Deborah Friedman, MD, MPH: I have a very practical viewpoint of all of this, and it’s similar to what we talked about before and it’s similar to the way we prescribe other preventive treatments. If somebody is on a preventive treatment that has some effectiveness, but not desired level of effectiveness, in practice we would add something else that works differently and determine whether the patient can tolerate it, whether they respond to it, and whether it works better than what they were already on, and then start to simplify their regimens. I approach Botox and a CGRP monoclonal antibody in exactly that same way. I think that the pushback that we’re getting from payers about either not covering them both or, in some cases, requiring that the patient come off Botox first for 4 months, is nothing but cruel and unusual punishment for our patients. It has no basis in science and no basis in rational prescribing.
Stephen Silberstein, MD: The only purpose of their behavior is to save money.
Deborah Friedman, MD, MPH: It’s financial.
Stephen Silberstein, MD: Steph?
Stephanie J. Nahas, MD, MSEd, FAHS, FAAN: Well, in that case they may wind up losing money when that patient winds up in the ER [emergency room] or hospitalized.
Deborah Friedman, MD, MPH: In the ER, exactly.
Stephen Silberstein, MD: ED [emergency department]. They don’t like that word.
Stephanie J. Nahas, MD, MSEd, FAHS, FAAN: Oh sorry, not a room anymore.
Stephanie J. Nahas, MD, MSEd, FAHS, FAAN: Thank you for correcting me.

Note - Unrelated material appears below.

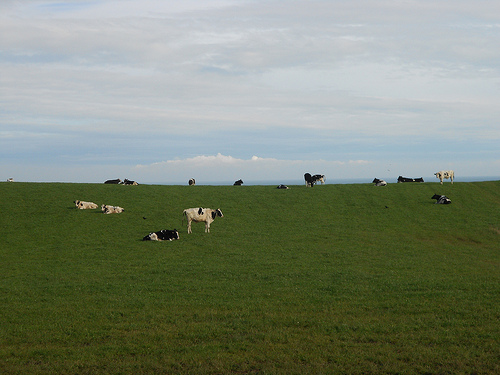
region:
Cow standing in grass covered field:
[178, 200, 225, 235]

Stephen Silberstein, MD: How about you, Stew?
Stewart J. Tepper, MD: Well, I’ve capitulated, I’m sorry to say. Our payers are so intransigent about it, and so I have very few patients where I’ve been able to actually leave them on both. I’ve talked to medical directors, I have begged. Occasionally, I have gotten them to approve it, but the vast majority have required me to not have them on concomitant onabotulinum and monoclonal antibody.

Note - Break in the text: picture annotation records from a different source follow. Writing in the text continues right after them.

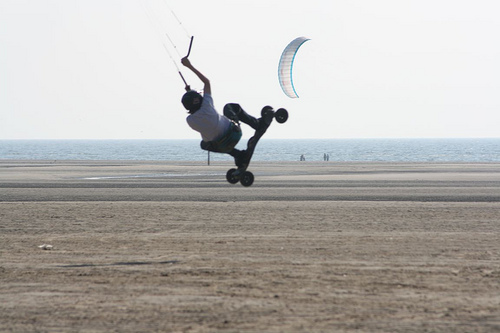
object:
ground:
[0, 160, 499, 332]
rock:
[33, 240, 58, 249]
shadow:
[55, 258, 177, 270]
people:
[296, 153, 312, 163]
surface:
[63, 126, 117, 138]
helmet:
[177, 92, 205, 111]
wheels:
[236, 170, 255, 187]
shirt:
[180, 94, 235, 145]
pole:
[181, 35, 195, 60]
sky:
[0, 0, 498, 140]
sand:
[0, 162, 499, 332]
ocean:
[0, 138, 499, 161]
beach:
[0, 160, 499, 332]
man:
[180, 55, 270, 168]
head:
[177, 85, 208, 116]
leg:
[221, 102, 259, 133]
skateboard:
[231, 102, 276, 174]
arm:
[186, 64, 213, 101]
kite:
[272, 35, 315, 101]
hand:
[181, 84, 196, 94]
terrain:
[0, 201, 499, 333]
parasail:
[273, 34, 313, 100]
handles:
[164, 70, 194, 95]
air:
[115, 29, 166, 84]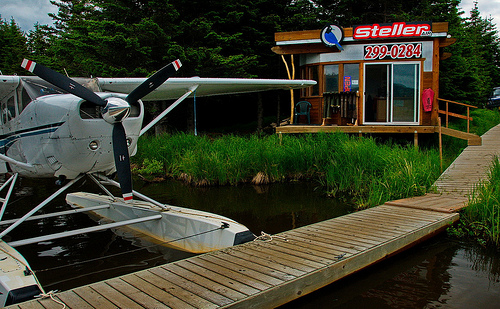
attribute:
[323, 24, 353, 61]
bird — blue, black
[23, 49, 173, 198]
propellers — black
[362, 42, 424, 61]
number — glass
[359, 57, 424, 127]
door — sliding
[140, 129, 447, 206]
grass — tall, lush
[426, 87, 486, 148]
fence — wooden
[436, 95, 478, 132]
hand rail — wooden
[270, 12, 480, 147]
building — wood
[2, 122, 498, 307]
boardwalk — wooden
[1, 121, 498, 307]
dock — wooden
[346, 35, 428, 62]
numbers — red, black, white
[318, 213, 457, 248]
walkway — wooden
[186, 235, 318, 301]
bridge — narrow, wooden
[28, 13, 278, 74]
leaves — green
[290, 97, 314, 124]
chair — plastic, green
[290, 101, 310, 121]
chair — green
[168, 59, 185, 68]
stripes — white, red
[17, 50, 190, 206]
propeller — black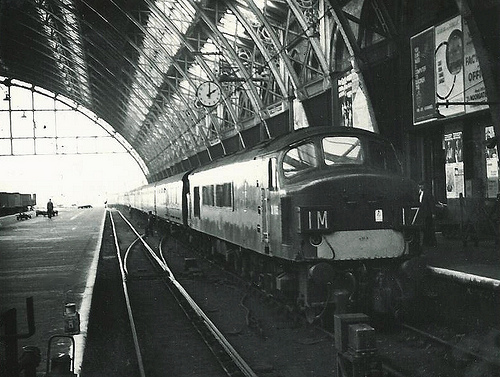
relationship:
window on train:
[282, 140, 319, 177] [106, 125, 428, 323]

Stephen Silberstein, MD: But I’ve done it. The same day they have their injection of Botox, I give them the monoclonal antibody samples and then have a way of following them forward.
Stewart J. Tepper, MD: Unfortunately, Dartmouth prohibits samples.
Stephen Silberstein, MD: In my bias, and when I analyze all of our patients on combination therapy, clinically, they’re synergistic, and I think we have enough patients now to prove it. I think most of my patients I’ve given antibody to were on Botox, few of them had Botox failures, because I wanted to know that question.